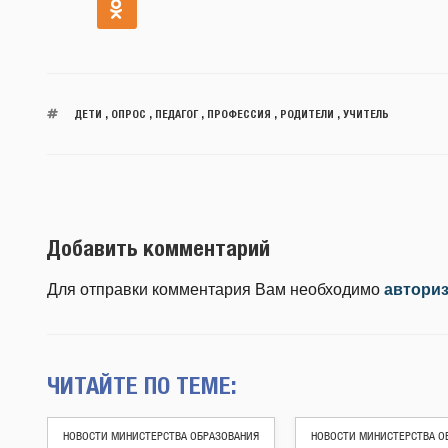
ДЕТИ
,
ОПРОС
,
ПЕДАГОГ
,
ПРОФЕССИЯ
,
РОДИТЕЛИ
,
УЧИТЕЛЬ
Добавить комментарий
Для отправки комментария Вам необходимо
автори
ЧИТАЙТЕ ПО ТЕМЕ:
НОВОСТИ МИНИСТЕРСТВА ОБРАЗОВАНИЯ
НОВОСТИ МИНИСТЕРСТВА О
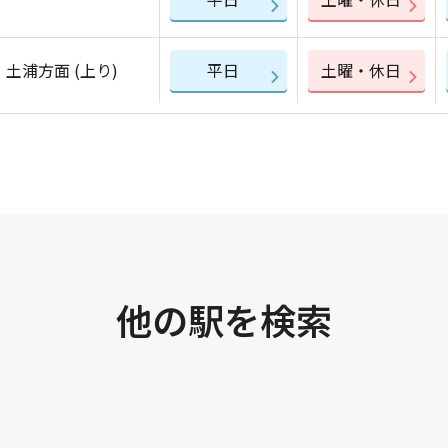
土浦方面 (上り)
平日
土曜・休日
他の駅を検索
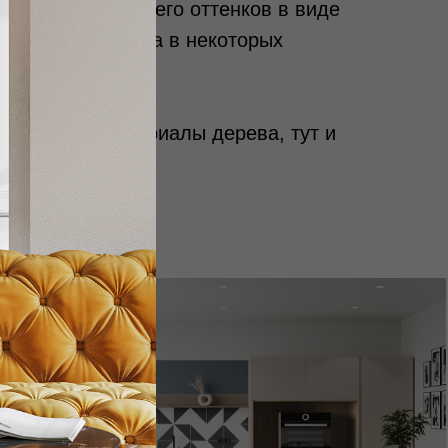
и глубокого синего оттенков в виде
й цвет до потолка в некоторых
 позволяют материалы дерева, тут и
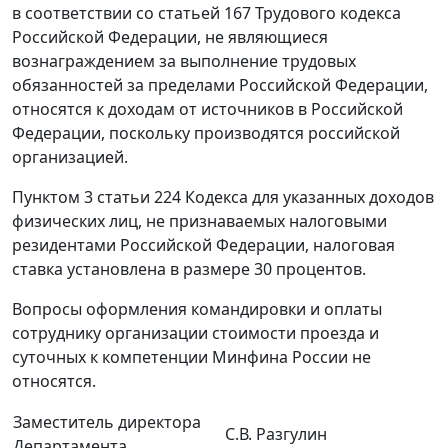
в соответствии со статьей 167 Трудового кодекса
Российской Федерации, не являющиеся
вознаграждением за выполнение трудовых
обязанностей за пределами Российской Федерации,
относятся к доходам от источников в Российской
Федерации, поскольку производятся российской
организацией.
Пунктом 3 статьи 224 Кодекса для указанных доходов
физических лиц, не признаваемых налоговыми
резидентами Российской Федерации, налоговая
ставка установлена в размере 30 процентов.
Вопросы оформления командировки и оплаты
сотруднику организации стоимости проезда и
суточных к компетенции Минфина России не
относятся.
Заместитель директора
С.В. Разгулин
Департамента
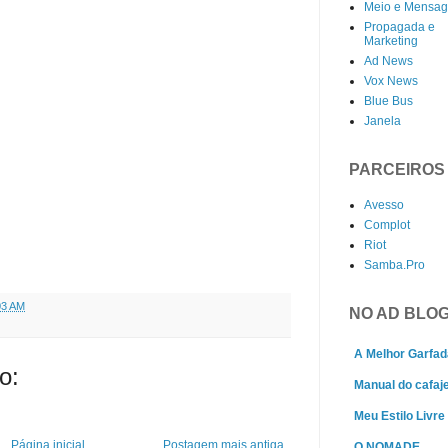
Meio e Mensa
Propagada e
Marketing
Ad News
Vox News
Blue Bus
Janela
PARCEIROS
Avesso
Complot
Riot
Samba.Pro
03 AM
NO AD BLO
A Melhor Garfad
o:
Manual do cafaj
Meu Estilo Livre
Página inicial
Postagem mais antiga
O NOMADE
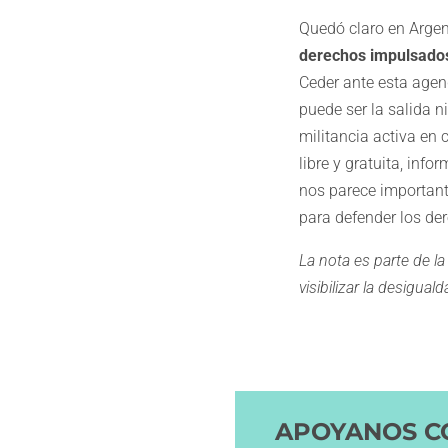
Quedó claro en Argen
derechos impulsados
Ceder ante esta agen
puede ser la salida 
militancia activa en
libre y gratuita, inf
nos parece important
para defender los de
La nota es parte de la
visibilizar la desigua
APOYANOS C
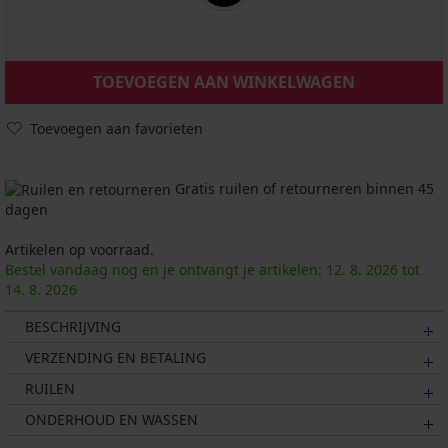
TOEVOEGEN AAN WINKELWAGEN
Toevoegen aan favorieten
Gratis ruilen of retourneren binnen 45
dagen
Artikelen op voorraad.
Bestel vandaag nog en je ontvangt je artikelen:
12. 8.
2026
tot
14. 8.
2026
BESCHRIJVING
VERZENDING EN BETALING
RUILEN
ONDERHOUD EN WASSEN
# # #
# [EXERCISE GOAL]
An exact copy is needed of the lines running from the one containing "militancia activa en" through the last line of the material, and of no others; pictures stay out.

# [RESULT OF THIS TASK]
militancia activa en
libre y gratuita, inf
nos parece important
para defender los de
La nota es parte de la
visibilizar la desigua
APOYANOS C
TOEVOEGEN AAN WINKELWAGEN
Toevoegen aan favorieten
Gratis ruilen of retourneren binnen 45
dagen
Artikelen op voorraad.
Bestel vandaag nog en je ontvangt je artikelen:
12. 8.
2026
tot
14. 8.
2026
BESCHRIJVING
VERZENDING EN BETALING
RUILEN
ONDERHOUD EN WASSEN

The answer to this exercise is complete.